In der Runde 1969/70 zog Biskup mit Köln in das DFB-Pokalfinale ein. Im Viertelfinale hatten die „Geißböcke“ im Bökelbergstadion Borussia Mönchengladbach mit 3:2 n. V. ausgeschaltet und Biskup hatte dabei in der 87. Spielminute einen Foulelfmeter zum 2:2 verwandelt. Im Halbfinale hatte Aachen bei einer 0:4-Heimniederlage keine Chance gegen Köln und der FC war auch eindeutiger Favorit im Endspiel gegen Kickers Offenbach. Im Endspiel setzten sich die Hessen aber überraschend mit 2:1 durch; dabei vergab Biskup in 81. Spielminute einen Elfmeter.

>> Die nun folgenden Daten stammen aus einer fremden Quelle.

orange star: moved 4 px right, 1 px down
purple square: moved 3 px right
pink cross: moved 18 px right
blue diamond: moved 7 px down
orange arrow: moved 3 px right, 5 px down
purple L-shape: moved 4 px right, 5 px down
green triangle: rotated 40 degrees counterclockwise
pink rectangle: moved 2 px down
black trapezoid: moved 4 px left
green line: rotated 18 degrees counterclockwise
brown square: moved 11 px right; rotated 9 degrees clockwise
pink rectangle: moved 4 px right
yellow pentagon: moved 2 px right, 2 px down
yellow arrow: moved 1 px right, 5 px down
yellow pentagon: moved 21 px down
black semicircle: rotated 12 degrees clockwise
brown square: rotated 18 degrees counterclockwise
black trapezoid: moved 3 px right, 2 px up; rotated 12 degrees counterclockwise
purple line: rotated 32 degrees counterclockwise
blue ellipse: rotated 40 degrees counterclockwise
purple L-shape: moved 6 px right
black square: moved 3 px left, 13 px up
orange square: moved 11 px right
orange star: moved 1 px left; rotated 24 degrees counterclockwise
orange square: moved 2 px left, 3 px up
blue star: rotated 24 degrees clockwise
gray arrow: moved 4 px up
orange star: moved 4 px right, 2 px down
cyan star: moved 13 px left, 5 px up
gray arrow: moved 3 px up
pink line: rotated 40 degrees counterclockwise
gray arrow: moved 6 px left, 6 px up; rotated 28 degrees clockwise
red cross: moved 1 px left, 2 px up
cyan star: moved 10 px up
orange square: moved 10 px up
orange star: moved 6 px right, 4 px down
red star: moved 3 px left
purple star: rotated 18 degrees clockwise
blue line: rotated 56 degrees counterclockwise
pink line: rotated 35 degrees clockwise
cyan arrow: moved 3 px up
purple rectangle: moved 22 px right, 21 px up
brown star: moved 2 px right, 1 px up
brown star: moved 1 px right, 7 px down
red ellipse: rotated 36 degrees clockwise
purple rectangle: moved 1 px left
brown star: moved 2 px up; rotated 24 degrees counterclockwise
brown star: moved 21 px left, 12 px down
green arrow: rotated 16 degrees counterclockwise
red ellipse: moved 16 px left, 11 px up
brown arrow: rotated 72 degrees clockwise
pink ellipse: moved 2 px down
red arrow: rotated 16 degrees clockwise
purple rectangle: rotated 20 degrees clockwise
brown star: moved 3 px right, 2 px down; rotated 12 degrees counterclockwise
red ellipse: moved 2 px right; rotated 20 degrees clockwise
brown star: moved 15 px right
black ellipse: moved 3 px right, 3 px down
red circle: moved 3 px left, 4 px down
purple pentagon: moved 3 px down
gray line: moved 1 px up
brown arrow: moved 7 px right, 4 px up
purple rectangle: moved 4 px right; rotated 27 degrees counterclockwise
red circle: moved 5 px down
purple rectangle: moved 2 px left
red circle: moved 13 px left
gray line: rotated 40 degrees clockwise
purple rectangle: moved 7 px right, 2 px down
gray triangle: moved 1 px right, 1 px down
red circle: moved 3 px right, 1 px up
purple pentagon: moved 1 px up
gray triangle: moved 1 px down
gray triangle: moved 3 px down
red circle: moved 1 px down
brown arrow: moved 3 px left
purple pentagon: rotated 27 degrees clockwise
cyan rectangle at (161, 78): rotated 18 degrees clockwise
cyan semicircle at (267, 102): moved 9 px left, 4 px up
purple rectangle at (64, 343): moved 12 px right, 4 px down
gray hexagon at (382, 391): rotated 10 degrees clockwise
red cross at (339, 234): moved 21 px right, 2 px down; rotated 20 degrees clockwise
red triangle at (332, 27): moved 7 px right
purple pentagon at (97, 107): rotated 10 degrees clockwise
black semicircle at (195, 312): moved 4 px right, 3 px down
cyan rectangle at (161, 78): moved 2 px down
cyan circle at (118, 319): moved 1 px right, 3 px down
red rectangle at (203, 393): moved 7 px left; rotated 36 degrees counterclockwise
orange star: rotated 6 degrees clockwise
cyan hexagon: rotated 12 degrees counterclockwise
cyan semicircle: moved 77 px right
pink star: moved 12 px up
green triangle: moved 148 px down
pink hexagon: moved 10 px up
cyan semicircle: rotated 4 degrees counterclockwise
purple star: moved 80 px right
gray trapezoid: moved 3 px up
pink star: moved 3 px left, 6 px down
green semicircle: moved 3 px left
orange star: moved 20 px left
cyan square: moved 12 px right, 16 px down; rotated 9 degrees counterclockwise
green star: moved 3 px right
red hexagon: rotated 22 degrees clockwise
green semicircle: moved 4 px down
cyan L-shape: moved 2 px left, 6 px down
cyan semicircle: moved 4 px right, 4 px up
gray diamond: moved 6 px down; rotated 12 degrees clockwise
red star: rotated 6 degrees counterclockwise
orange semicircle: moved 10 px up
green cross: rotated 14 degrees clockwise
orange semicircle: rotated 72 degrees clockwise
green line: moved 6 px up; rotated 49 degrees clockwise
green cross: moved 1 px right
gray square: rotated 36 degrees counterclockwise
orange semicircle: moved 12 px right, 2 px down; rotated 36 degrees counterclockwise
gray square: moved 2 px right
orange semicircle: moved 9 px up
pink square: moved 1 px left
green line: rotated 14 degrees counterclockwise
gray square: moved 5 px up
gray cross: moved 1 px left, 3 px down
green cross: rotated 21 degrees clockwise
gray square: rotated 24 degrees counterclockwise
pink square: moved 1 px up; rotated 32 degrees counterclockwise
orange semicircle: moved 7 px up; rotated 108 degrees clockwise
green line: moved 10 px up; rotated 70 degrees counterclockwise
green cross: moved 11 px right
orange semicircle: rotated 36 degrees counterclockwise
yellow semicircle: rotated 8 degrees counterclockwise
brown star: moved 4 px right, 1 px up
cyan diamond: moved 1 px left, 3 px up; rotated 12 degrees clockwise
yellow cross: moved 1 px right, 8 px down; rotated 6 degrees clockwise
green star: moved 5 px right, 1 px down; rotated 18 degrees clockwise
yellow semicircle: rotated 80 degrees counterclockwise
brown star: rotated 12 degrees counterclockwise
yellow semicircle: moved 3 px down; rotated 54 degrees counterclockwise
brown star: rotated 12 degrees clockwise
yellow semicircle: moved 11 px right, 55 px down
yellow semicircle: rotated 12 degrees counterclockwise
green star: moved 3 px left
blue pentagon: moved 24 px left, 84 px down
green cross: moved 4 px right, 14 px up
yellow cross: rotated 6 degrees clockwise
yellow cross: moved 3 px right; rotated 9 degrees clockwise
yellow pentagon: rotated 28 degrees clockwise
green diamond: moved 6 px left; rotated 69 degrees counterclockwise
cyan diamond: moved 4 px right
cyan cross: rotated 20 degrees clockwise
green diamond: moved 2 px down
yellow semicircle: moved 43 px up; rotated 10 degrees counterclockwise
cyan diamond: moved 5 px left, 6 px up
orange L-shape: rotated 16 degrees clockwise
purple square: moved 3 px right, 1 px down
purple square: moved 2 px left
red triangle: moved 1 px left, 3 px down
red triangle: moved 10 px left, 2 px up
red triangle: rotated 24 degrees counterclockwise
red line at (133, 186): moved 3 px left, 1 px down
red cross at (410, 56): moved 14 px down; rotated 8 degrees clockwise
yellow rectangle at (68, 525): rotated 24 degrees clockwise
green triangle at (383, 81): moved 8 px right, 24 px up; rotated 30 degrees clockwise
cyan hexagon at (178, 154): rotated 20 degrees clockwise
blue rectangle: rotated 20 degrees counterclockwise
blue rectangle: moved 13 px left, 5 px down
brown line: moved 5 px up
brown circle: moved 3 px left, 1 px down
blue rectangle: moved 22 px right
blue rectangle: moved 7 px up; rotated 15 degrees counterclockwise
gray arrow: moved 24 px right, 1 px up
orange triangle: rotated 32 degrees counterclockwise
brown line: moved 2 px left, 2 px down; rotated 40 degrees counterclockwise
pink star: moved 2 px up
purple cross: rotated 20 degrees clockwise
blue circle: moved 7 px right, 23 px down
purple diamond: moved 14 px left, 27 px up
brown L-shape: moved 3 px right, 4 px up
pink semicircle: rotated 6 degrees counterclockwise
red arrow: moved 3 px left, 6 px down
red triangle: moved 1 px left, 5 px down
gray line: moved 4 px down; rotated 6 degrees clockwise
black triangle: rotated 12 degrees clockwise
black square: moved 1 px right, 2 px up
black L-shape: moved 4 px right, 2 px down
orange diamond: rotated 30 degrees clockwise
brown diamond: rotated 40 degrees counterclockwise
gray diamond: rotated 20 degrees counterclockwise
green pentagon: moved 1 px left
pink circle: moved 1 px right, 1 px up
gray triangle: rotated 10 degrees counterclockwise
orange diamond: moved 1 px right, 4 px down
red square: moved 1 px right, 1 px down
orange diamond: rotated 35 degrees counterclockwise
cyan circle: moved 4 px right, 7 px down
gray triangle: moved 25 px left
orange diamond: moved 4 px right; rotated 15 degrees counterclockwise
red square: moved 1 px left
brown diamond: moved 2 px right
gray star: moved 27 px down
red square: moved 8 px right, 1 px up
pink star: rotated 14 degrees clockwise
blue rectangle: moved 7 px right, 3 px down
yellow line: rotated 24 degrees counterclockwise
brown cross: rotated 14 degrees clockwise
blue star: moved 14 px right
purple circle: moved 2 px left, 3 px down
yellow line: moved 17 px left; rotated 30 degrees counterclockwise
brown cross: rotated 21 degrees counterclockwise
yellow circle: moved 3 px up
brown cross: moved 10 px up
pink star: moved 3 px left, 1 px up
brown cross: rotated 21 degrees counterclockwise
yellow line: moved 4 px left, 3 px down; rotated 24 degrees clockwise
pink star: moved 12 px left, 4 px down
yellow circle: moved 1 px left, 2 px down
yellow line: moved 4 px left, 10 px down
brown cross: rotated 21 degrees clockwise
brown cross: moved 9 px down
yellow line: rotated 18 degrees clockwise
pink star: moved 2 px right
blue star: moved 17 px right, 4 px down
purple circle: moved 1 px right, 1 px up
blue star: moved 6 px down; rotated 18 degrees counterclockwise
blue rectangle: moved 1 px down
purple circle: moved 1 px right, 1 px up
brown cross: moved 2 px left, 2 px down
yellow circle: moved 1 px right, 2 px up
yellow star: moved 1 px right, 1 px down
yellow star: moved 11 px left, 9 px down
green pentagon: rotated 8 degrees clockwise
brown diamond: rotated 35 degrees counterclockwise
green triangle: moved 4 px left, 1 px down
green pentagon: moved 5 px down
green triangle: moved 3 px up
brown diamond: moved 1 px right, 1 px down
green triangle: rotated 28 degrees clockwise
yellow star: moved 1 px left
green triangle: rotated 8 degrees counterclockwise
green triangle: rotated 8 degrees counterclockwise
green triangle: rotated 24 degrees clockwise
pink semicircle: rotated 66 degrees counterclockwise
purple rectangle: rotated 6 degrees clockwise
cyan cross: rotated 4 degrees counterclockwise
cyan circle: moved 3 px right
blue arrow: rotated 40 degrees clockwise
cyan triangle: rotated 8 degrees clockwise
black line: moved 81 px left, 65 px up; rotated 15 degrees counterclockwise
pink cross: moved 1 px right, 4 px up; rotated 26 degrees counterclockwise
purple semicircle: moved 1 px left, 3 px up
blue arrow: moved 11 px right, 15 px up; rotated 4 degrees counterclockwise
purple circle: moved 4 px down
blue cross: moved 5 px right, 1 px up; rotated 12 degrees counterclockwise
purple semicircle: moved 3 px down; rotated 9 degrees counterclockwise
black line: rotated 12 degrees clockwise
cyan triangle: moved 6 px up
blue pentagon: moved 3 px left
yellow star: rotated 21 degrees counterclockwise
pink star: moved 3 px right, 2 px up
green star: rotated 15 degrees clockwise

In der Spielzeit 1970/71 setzte sich der 1. FC Köln im Halbfinale am 12. Mai 1971 gegen den FC Schalke 04 mit 3:2 durch; die Schalker waren mit einer 2:0-Halbzeiführung in die Kabine gegangen. Das Endspiel gewann der FC Bayern München mit 2:1 nach Verlängerung. In der Saison 1970/71 schied das Team im Messepokal erst im Halbfinale gegen Juventus Turin aus, nachdem Köln zuvor die Gegner Racing Paris Sedan, AC Florenz (Biskup verwandelte beim 1:0-Heimerfolg gegen Florenz in der 33. Spielminute einen Elfmeter), Spartak Trnava (Biskup brachte die Kölner beim 3:0-Heimerfolg mit einem verwandelten Elfmeter in die 1:0-Führung) und im Viertelfinale Arsenal London ausgeschaltet hatte, wobei Biskup der Siegtorschütze zum 1:0-Heimerfolg mit einem verwandelten Elfmeter in der 5. Minute gegen das Team vom Highbury Stadium gewesen war.

Nach einem weiteren Bundesligajahr für den FC ging er nach einem 4. Rang 1971/72 unter Trainer Gyula Lóránt – der kantige Taktiker wurde am 5. April 1972 von Rolf Herings abgelöst – im Sommer 1972 nach weiteren 19 Ligaeinsätzen (1 Tor) nach Belgien zum FC Lüttich.